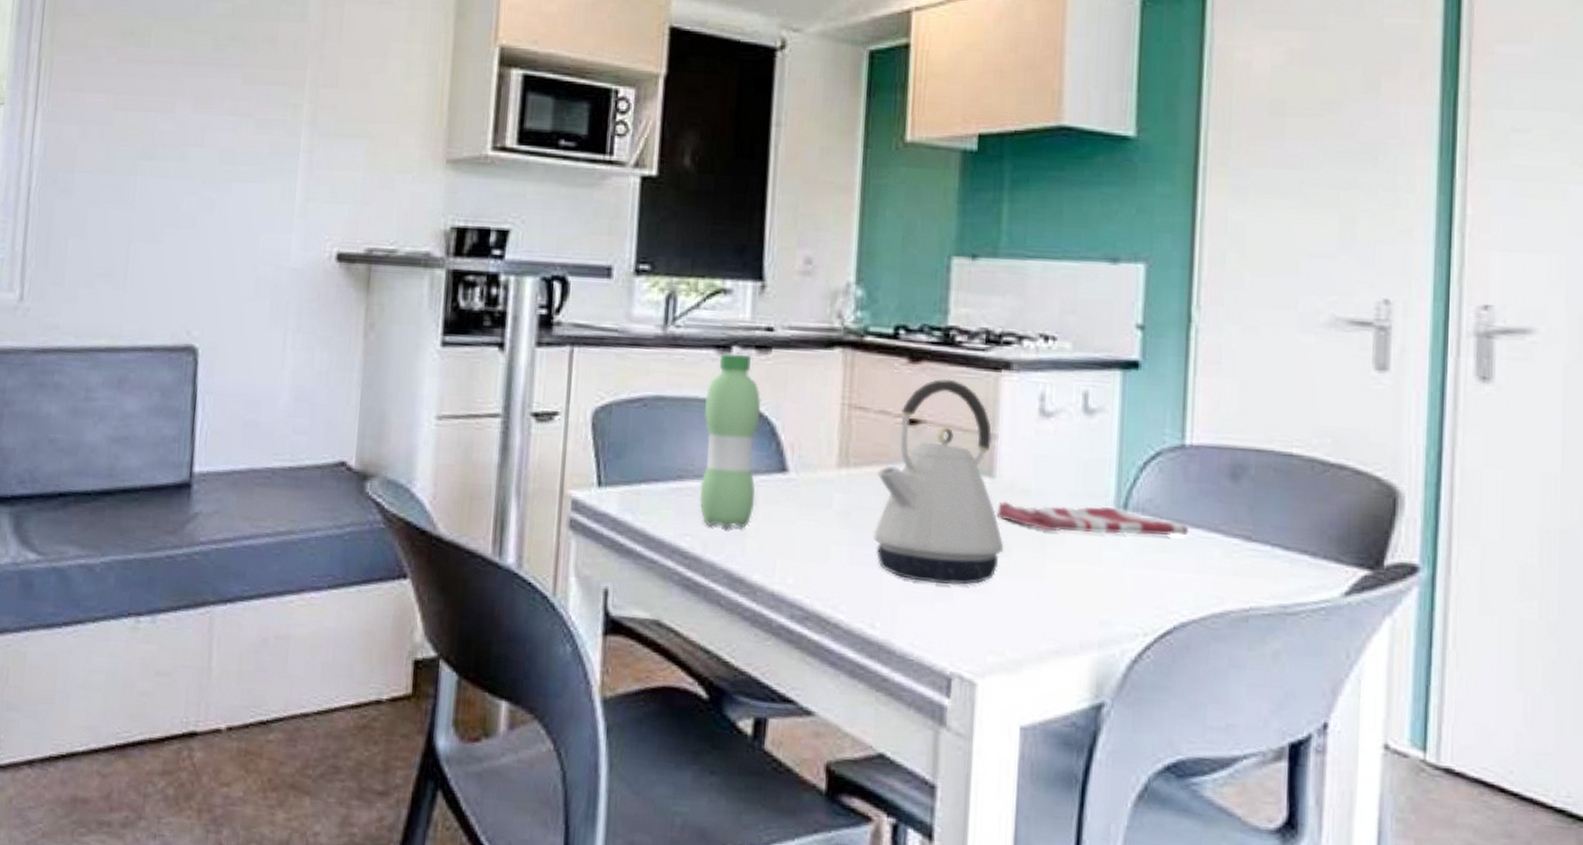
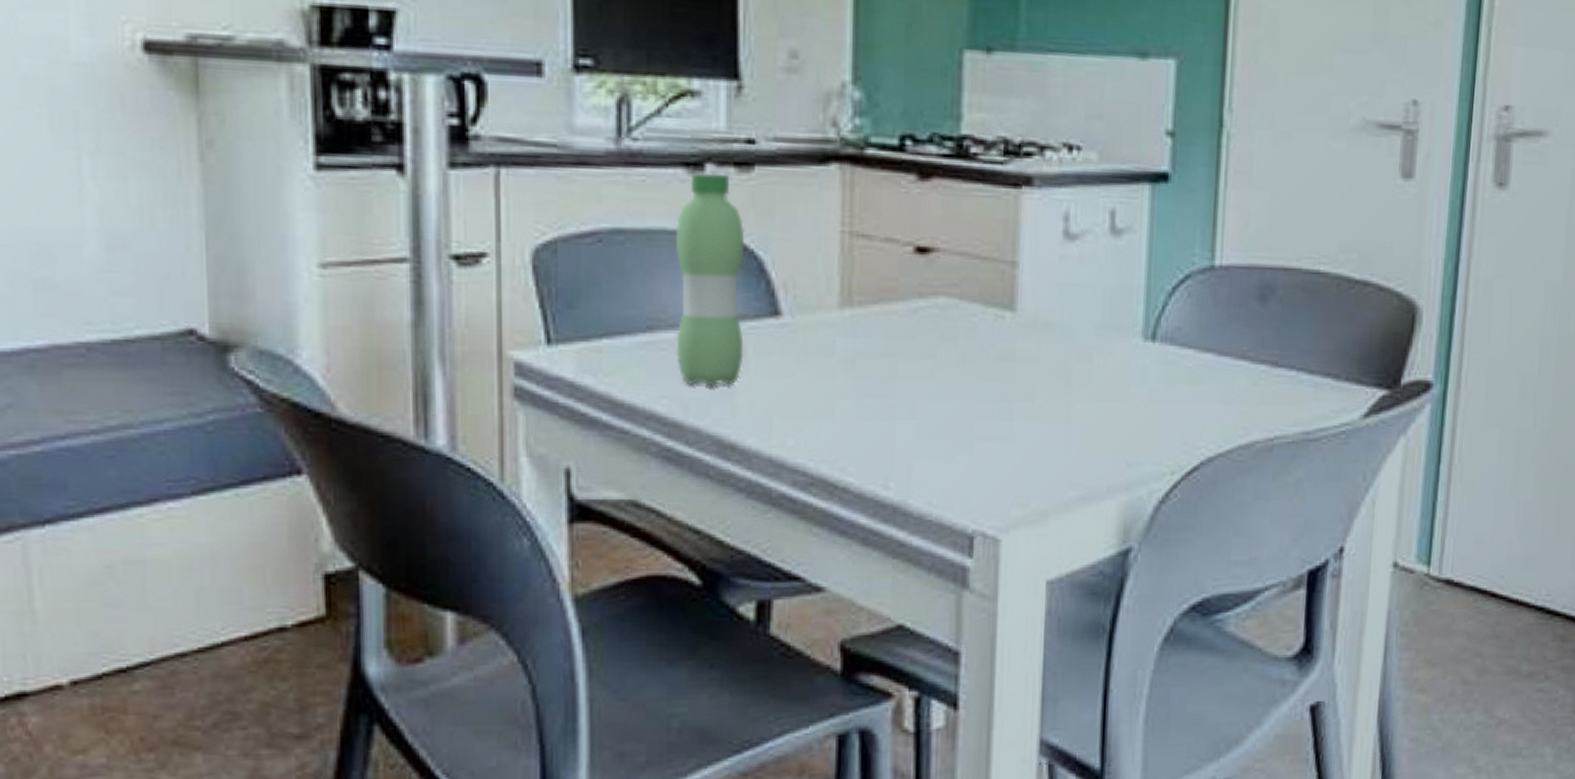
kettle: present [873,379,1004,585] -> none [884,198,1027,435]
dish towel: present [996,501,1189,536] -> none [1018,338,1218,369]

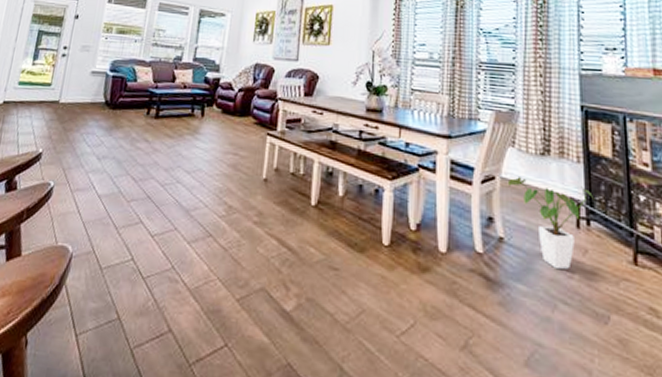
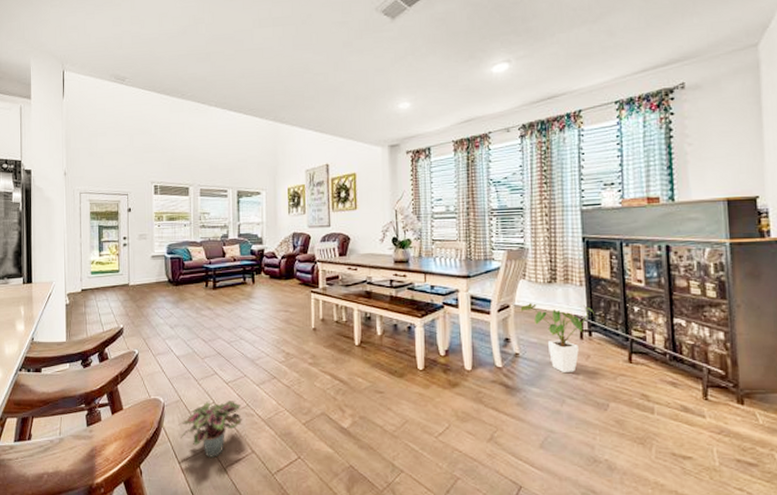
potted plant: none [83,257,166,333] -> present [178,401,243,458]

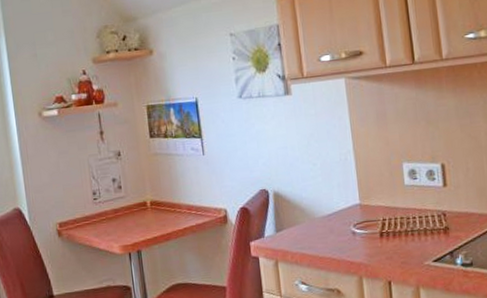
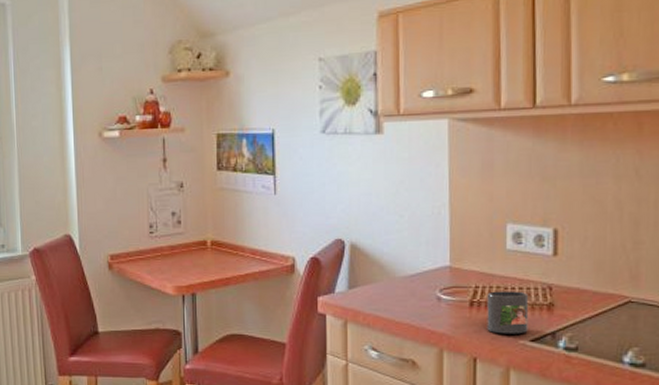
mug: none [393,219,431,258] -> present [487,291,529,334]

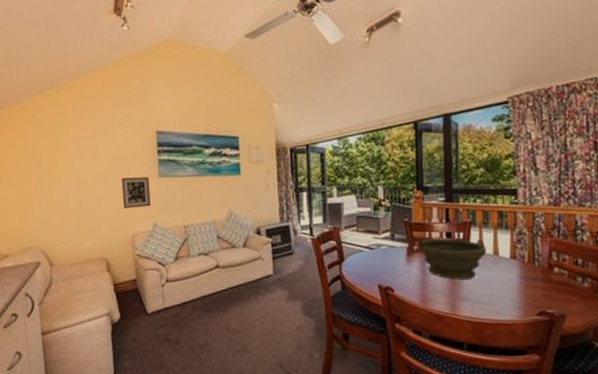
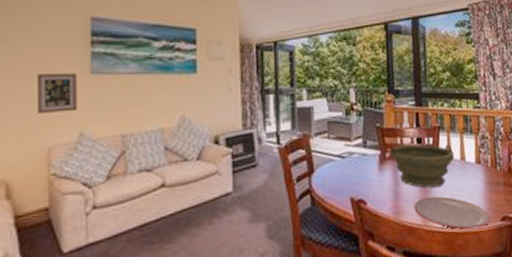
plate: none [442,288,525,321] -> present [414,196,491,230]

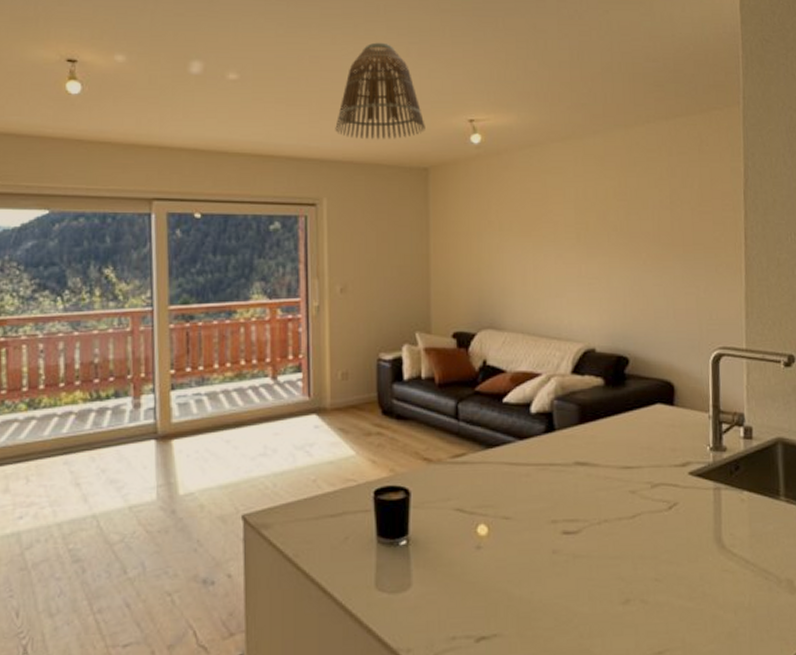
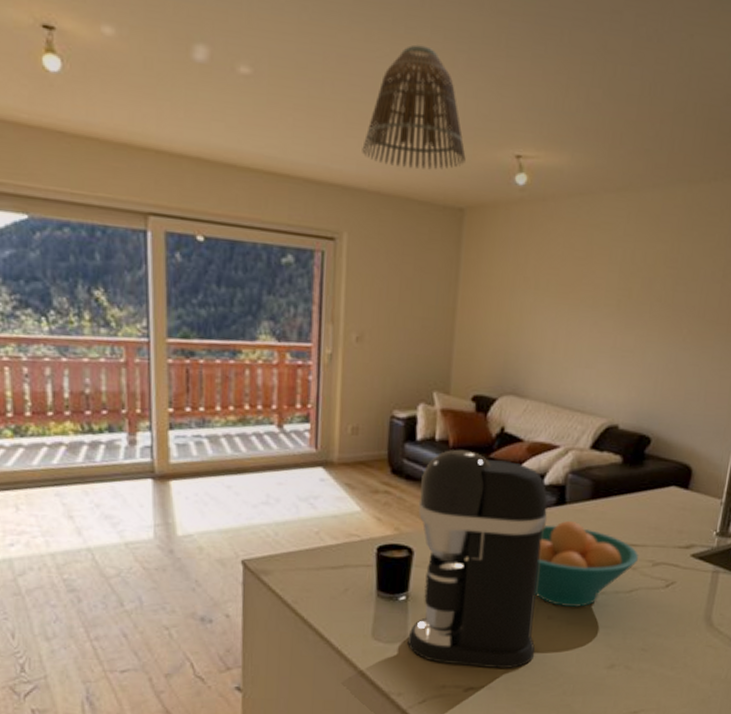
coffee maker: none [411,385,545,614] -> present [407,449,548,669]
fruit bowl: none [534,448,635,539] -> present [534,521,638,607]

§ **TASK ITEM**
Give every line above again exactly, with no pictures.

§ **RESPONSE**
kettle: present [873,379,1004,585] -> none [884,198,1027,435]
dish towel: present [996,501,1189,536] -> none [1018,338,1218,369]

potted plant: none [83,257,166,333] -> present [178,401,243,458]

mug: none [393,219,431,258] -> present [487,291,529,334]

plate: none [442,288,525,321] -> present [414,196,491,230]

coffee maker: none [411,385,545,614] -> present [407,449,548,669]
fruit bowl: none [534,448,635,539] -> present [534,521,638,607]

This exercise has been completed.